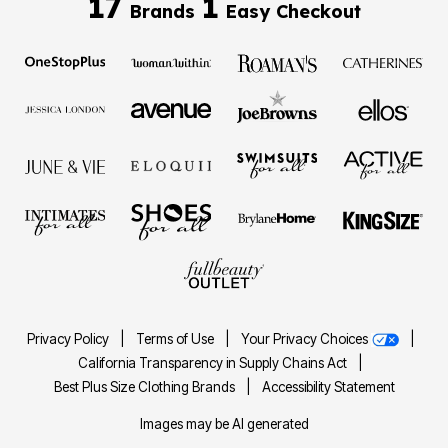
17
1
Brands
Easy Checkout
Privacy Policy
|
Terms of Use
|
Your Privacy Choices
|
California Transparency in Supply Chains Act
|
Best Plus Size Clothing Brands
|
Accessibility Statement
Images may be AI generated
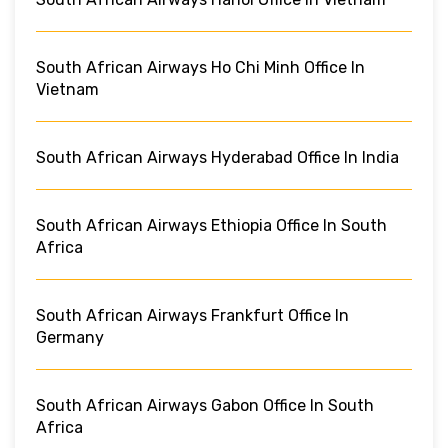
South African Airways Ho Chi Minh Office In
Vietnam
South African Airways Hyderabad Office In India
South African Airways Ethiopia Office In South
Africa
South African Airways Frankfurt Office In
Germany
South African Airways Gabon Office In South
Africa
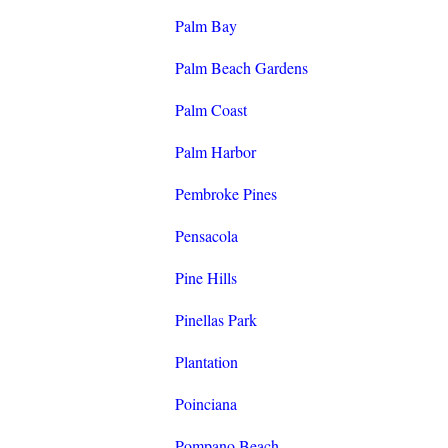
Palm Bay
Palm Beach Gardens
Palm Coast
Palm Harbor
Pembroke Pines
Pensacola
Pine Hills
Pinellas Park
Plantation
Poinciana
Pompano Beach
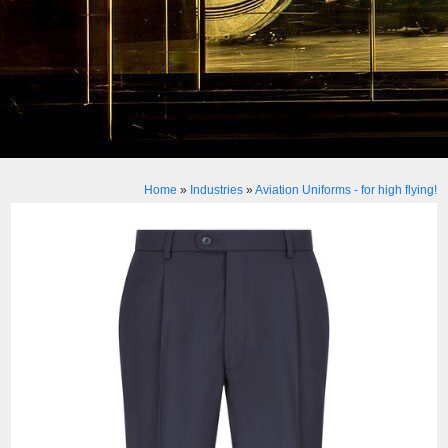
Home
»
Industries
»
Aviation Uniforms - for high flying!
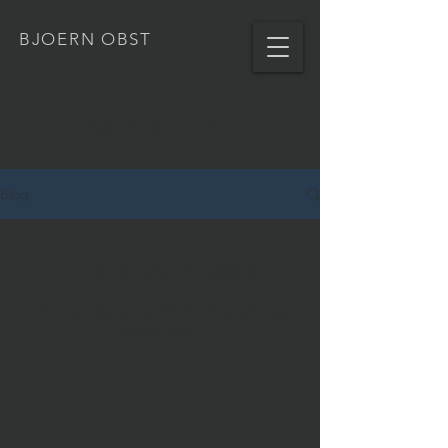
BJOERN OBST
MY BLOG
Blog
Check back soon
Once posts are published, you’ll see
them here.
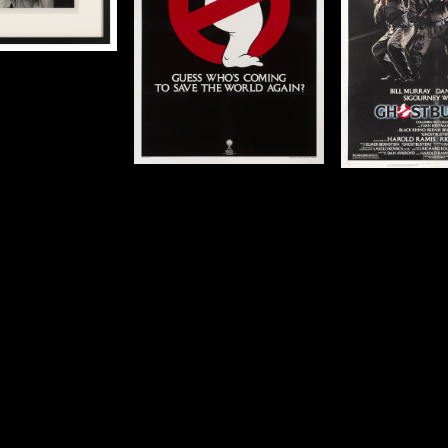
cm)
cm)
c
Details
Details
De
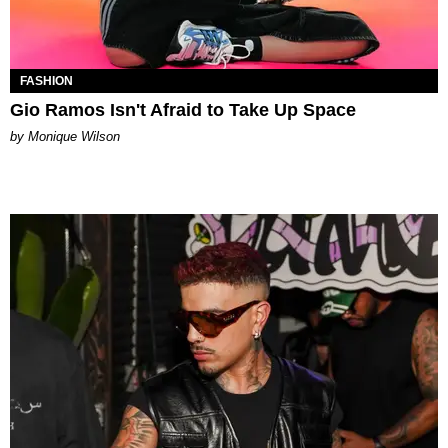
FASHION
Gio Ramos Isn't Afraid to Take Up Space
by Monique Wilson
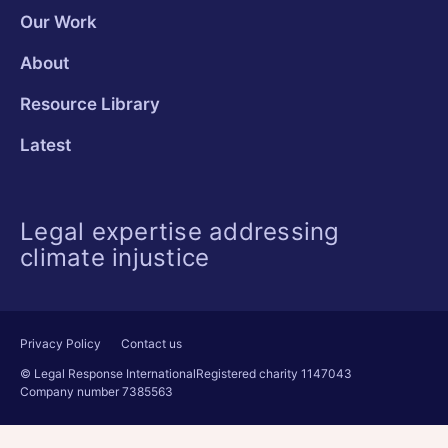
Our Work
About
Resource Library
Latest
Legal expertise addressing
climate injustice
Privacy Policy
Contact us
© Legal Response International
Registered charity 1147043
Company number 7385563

—————

Recast the text read from every one of the items above as a single numbered list with one line per entry, skipping any blank lines. Leave the pictures themselves out of your answer.

1. 17
2. 1
3. Brands
4. Easy Checkout
5. Privacy Policy
6. |
7. Terms of Use
8. |
9. Your Privacy Choices
10. |
11. California Transparency in Supply Chains Act
12. |
13. Best Plus Size Clothing Brands
14. |
15. Accessibility Statement
16. Images may be AI generated
17. South African Airways Ho Chi Minh Office In
18. Vietnam
19. South African Airways Hyderabad Office In India
20. South African Airways Ethiopia Office In South
21. Africa
22. South African Airways Frankfurt Office In
23. Germany
24. South African Airways Gabon Office In South
25. Africa
26. Palm Bay
27. Palm Beach Gardens
28. Palm Coast
29. Palm Harbor
30. Pembroke Pines
31. Pensacola
32. Pine Hills
33. Pinellas Park
34. Plantation
35. Poinciana
36. Pompano Beach
37. Home
38. »
39. Industries
40. »
41. Aviation Uniforms - for high flying!
42. BJOERN OBST
43. MY BLOG
44. Blog
45. Check back soon
46. Once posts are published, you’ll see
47. them here.
48. cm)
49. cm)
50. c
51. Details
52. Details
53. De
54. FASHION
55. Gio Ramos Isn't Afraid to Take Up Space
56. by Monique Wilson
57. Our Work
58. About
59. Resource Library
60. Latest
61. Legal expertise addressing
62. climate injustice
63. Privacy Policy
64. Contact us
65. © Legal Response International
66. Registered charity 1147043
67. Company number 7385563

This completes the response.